分断された世界

アクティブに学生の活動をいろいろしていて、SNSを活用していると、世間は狭いなと思う瞬間がたびたび訪れる。友達の友達は友達、つながってる現象。大学を超えて、国を超えて、予測を超えて、びっくりするほどいろいろなところでつながっている。でもこれは、「そういう人たち」のネットワークが所詮とても限られているから起きる現象だ。別に本当に資本家のすごいところの話をしているわけではない。大学生程度だとそういう社会階層は案外重要ではないように見受けられる。そうじゃなくて、日本であっても、他の国であっても、わりと有名な大学に行っていて、勉強をけっこうまじめにしていて、短期でも長期でも留学とかしていて、そしてある種意識の高めの活動をしている。アルバイトはあまりしないで、ただ遊ぶだけのことにかまけていることもなく、もう少し社会的に体裁がいいことをして充実している。そういう人はたくさんいそうで、実は本当に少ない。まずそういう学生が所属する大学というだけでもたぶん全大学生の10%くらいに絞られるだろう。それで、その大学のうちでもさらに5%あるいはもっと少ない割合の学生しかそういうグループには属さないと思う。いまの日本の大学生が280万人くらいだから、これだけで14000人しかいないことになる。そりゃあ狭いわけだ! そしてこういう層は往々にして海外ともつながっていて、海外の学生事情も私の知る限りそう大きくは変わらない(「欧米では大学生は全員まじめに勉強している」とかは幻想だ)から、世界で見てもそう多くはない。

けっきょく、「世の中狭い!」と思うとき、それは自分がいかに閉じたコミュニティにいるかが示されているだけなのだ。一見すると開いているように見える。だって、違う大学どころか違う国の人たちともどんどんつながっているのだから。たしかに、よそと交流のない内輪な遊び系のサークル活動で数十人とだけかかわって、そしてバイト先でまた数十人知っていて、みたいな人よりも、開いている世界にいることは間違いない。でも、どっちにしろけっきょくは閉じているのだ。ただその閉じ方が、単一の組織とか単一の場所に規定されているか、それよりも抽象的な価値観や生き方、そして間接的には生い立ちの環境、あるいは嫌な言い方をすれば社会階層に規定されているかの違いだ。昨日はFacebookでフランスに留学している友人の写真にlikeをつけて、今日は三年前にシアトルで知り合ったシンガポール人が日本に来ているので会って。そんなこと当たり前だと思ってしまう。異国の地でもこうやってつながっていられるのは、もう当たり前のこと。
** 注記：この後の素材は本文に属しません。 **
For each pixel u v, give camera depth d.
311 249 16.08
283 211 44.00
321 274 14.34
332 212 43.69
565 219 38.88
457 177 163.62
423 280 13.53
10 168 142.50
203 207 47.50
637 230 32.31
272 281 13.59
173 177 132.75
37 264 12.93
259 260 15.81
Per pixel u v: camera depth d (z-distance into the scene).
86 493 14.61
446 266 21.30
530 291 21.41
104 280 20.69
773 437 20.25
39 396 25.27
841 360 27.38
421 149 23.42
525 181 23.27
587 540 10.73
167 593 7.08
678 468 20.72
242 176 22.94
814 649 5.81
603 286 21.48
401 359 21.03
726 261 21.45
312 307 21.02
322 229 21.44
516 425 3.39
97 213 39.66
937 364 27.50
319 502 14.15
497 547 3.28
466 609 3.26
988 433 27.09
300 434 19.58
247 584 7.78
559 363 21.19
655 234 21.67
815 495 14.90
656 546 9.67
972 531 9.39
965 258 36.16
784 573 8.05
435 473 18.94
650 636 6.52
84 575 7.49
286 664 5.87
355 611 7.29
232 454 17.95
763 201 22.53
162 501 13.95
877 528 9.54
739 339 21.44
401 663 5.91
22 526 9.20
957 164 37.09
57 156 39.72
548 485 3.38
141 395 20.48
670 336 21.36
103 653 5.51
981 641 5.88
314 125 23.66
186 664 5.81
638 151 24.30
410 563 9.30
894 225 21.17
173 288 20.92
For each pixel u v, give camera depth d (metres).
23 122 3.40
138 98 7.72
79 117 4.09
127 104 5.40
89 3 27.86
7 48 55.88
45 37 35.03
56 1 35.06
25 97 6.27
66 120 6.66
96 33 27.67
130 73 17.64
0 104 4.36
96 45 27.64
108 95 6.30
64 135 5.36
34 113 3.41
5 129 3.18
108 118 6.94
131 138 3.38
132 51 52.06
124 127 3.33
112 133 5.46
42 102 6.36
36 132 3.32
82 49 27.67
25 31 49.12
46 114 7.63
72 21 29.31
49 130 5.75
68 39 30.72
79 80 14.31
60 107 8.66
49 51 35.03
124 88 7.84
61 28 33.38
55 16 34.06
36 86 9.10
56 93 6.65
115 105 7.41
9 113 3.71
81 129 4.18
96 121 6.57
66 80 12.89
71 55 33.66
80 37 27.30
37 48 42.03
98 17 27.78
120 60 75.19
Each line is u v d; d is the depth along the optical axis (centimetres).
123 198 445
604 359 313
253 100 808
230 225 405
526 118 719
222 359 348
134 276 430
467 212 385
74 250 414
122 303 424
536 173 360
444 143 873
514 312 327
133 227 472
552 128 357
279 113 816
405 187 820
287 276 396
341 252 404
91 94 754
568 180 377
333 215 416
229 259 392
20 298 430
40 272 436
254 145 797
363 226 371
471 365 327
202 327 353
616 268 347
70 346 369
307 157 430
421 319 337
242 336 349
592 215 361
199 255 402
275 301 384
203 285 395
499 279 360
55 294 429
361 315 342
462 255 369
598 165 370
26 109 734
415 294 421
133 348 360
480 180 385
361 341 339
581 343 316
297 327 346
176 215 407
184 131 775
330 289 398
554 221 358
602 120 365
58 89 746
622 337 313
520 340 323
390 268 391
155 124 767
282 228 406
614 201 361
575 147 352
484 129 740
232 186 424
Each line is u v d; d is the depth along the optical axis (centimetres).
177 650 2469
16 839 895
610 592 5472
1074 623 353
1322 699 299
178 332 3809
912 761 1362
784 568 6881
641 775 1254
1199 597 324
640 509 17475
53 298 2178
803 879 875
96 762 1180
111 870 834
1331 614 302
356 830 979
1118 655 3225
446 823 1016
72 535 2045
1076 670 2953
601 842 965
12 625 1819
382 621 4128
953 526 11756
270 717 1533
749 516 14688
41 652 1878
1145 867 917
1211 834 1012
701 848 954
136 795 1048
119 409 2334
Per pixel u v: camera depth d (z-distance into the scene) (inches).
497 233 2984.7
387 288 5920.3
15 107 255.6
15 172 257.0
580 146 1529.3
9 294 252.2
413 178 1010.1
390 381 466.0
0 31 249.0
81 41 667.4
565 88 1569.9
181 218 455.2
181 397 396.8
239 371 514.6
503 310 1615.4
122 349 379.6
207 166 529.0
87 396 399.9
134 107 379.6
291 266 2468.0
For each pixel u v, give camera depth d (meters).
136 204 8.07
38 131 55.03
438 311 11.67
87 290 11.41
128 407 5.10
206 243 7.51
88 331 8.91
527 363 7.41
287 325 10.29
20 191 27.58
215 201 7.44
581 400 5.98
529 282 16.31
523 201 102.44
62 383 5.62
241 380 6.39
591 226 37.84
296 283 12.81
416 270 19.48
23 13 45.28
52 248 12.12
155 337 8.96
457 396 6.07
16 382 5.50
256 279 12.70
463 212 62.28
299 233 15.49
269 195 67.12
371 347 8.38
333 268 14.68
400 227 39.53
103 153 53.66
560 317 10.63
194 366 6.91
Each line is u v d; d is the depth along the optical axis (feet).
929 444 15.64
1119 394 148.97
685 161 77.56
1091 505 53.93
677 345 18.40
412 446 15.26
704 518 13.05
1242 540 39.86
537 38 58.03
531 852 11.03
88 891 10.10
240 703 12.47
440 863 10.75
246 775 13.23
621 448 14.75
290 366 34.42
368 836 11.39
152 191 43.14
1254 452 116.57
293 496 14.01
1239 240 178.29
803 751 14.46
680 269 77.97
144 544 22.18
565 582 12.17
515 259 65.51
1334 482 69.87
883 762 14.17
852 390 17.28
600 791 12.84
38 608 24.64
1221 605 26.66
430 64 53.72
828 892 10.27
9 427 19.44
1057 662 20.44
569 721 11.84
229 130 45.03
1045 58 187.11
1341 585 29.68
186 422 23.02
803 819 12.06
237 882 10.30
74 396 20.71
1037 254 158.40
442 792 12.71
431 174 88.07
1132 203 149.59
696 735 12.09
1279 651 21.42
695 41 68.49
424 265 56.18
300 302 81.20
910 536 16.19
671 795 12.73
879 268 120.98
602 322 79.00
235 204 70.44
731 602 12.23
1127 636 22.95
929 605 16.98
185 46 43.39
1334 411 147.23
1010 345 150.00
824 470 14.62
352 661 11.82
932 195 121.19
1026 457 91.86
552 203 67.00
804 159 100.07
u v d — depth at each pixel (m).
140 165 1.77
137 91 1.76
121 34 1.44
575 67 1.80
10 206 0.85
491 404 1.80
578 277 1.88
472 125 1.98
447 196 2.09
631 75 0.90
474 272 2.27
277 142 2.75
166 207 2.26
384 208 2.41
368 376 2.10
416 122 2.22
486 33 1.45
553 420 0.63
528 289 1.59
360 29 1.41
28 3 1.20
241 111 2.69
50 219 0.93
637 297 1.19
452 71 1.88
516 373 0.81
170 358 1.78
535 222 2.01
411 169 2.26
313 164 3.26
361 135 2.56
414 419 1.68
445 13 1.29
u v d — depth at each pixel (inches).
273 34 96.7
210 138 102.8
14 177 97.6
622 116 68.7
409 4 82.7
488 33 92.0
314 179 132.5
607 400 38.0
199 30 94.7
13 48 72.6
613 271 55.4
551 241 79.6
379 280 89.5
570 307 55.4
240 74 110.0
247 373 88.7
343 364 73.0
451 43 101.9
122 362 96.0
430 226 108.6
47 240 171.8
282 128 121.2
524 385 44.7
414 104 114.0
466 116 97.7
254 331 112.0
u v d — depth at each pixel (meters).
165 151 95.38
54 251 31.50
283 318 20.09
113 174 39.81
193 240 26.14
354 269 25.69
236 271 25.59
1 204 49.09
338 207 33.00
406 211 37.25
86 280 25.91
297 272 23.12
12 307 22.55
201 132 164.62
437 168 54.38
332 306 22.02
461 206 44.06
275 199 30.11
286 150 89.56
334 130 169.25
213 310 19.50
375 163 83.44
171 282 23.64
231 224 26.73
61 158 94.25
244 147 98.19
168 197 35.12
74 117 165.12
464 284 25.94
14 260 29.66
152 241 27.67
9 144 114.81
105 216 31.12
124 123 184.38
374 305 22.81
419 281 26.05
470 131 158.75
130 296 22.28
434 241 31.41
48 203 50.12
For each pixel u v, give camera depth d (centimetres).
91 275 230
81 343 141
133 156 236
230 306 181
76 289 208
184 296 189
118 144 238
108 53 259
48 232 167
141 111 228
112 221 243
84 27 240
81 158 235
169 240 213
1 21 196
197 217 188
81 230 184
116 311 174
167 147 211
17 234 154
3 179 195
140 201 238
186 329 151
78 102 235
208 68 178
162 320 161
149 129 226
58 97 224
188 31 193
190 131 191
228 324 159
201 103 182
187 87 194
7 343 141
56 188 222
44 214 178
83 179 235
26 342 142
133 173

でも、そうやって世界をつながりが覆ったとき、隣人との関係には分断が横たわっている。同じ大学生でも、こういうことに縁のない人たちはどこまでも遠い存在になってくる。大阪とか京都にいるだけで、東京を中心に発達しているこういう人たちのコミュニティから若干距離ができるのに、他の地方大学だったら、それこそもっと縁がない。そういえば東北大の人とか、この界隈で知り合ったことがあるだろうか? そして、偏差値で大学を分けるのはとてもいやなことだが、でも偏差値が低い大学に行く人からの距離はどういうわけか本当に遠い。まれにはそれでも関わってくる人はいるが、でも本当に少ない。さらに大学に進学しない・できない人からの距離はもう絶望的に遠い。

かつて、地域活動を行うNPOに関わっていたことがある。地域ベースなのでいろいろな大学とか短大の学生、あるいは高校生がいたが、そこではMARCHで圧倒的に「高学歴」(あえて誤用)だった。いま私がいる界隈ではMARCHですら存在感は早慶と比べて極めて薄い。正直、大学の偏差値なんてどうでもいいと思っている。所詮入試の話であって、いまこうやって受験産業が作り出した用語を並べるだけでも寒気がするくらいだ。でも、自分の周りを見渡すと偏差値ですぱっと切れているのが目に付いてしまう。そして高卒で働き始める人がどういう仕事について、どういう将来があるのか、どういうことを考えて日々を生きていくのか、もう想像できなくなってしまった。あのころ、一緒に関わっていたはずなのに。そうやって、日常で道ですれ違う人とですら、どこまでも分断されている。「つながる」ことは、その裏返しでしかない。